A foray into digital wealth management under Hamers’ rein has been expected. On January 7, for example, BNP Paribas said in a note that “UBS plans to launch a new digital-plus-remote-advice wealth management platform for mass affluent customers in the US (linking its existing workplace franchise (and internationally) if possible. This should add growth and strengthen the core WM business, similar to Morgan Stanley’s moves in this area.”
UBS said Wealthfront will expand UBS’s existing offering through the firm’s Wealth Advice Center, which focuses on serving core affluent clients, and its Workplace Wealth Solutions business, which works with employees of corporate clients on equity plan participation, financial education and retirement programs.
The bank’s desire to push into the digital wealth space has been a talking point for months. Back in October, Hamers noted in an interview (Wall Street Journal, January 11, 2022), that an earlier digital-human channel that UBS developed, called My Way, tripled invested assets last year to $5.1 billion. This lets customers in Switzerland and other parts of Europe and Asia build and maintain portfolios in online sessions with advisors and UBS research.
The Wealthfront move is ironic because in 2018 UBS sold its SmartWealth business to US-based online investment advisor SigFig. At the time it appeared that the bank had pulled out of moving into such a channel.
Subsidiary
Wealthfront will become a wholly-owned subsidiary of UBS and will
operate as a business within UBS Global Wealth Management
Americas. The transaction is expected to close in the second half
of 2022, subject to closing conditions including regulatory
approvals, UBS said.
UBS Investment Bank serves as financial advisor to UBS and Sullivan & Cromwell acts as legal counsel.

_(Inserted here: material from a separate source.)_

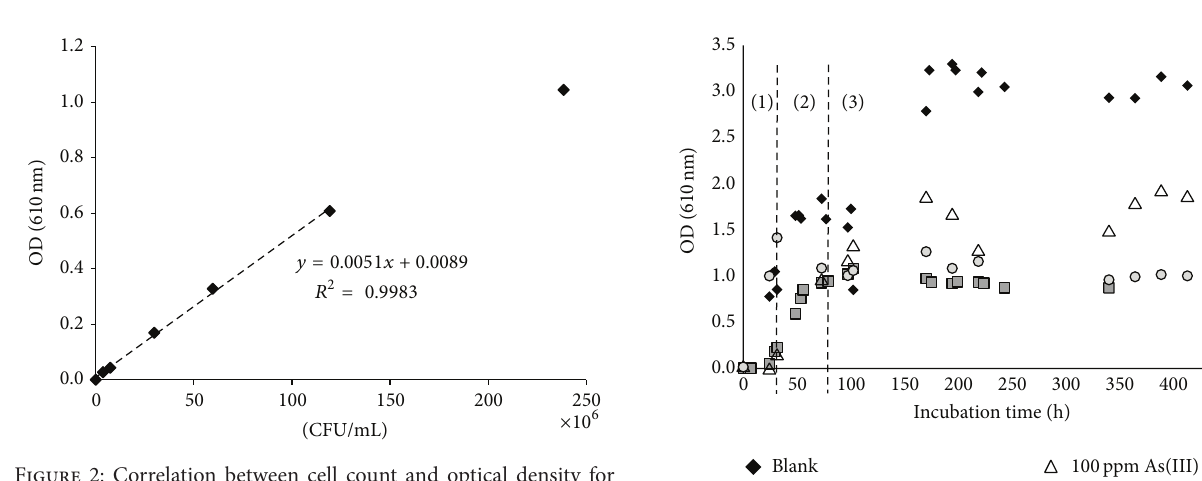
Figure 2: Correlation between cell count and optical density for Bacillus mucilaginosus .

Qatalyst Partners serves as Wealthfront’s exclusive financial advisor and Fenwick & West act as legal counsel.
Last year the global wealth management arm of UBS reported a pre-tax profit of $1.5 billion in the third quarter of 2021, up a touch from $1.507 billion a year earlier and continuing a broadly positive trend for its results. Fee-generating assets were slightly down sequentially to $1.412 trillion. Net new fee-generating assets were $18.8 billion, supported by inflows in nearly all regions, and represented an annualized growth rate of 5 per cent in the quarter. Total invested assets as at the end of September were $3.2 trillion.
“UBS is in decent shape as it is, enjoying a robust operating environment, clearing its cost of equity, managing risks prudently and buying back shares in meaningful size. Those attributes in themselves position it as one of the stronger banks in the European sector, safe to own, compounding over time, and making incremental improvements as it goes,” BNP Paribas said in its aforementioned note.
BNP Paribas said, however, that the UBS wealth business, accounting for 39 per cent of group capital, “remains highly value-creating, although in recent years it has suffered from low growth and declining returns.”
The share-trading drama last year over US video games retailer GameStop, and other firms, threw into sharp relief the use of new digital trading platforms, including those catering to DIY clients and a younger generation not beholden to traditional wealth models.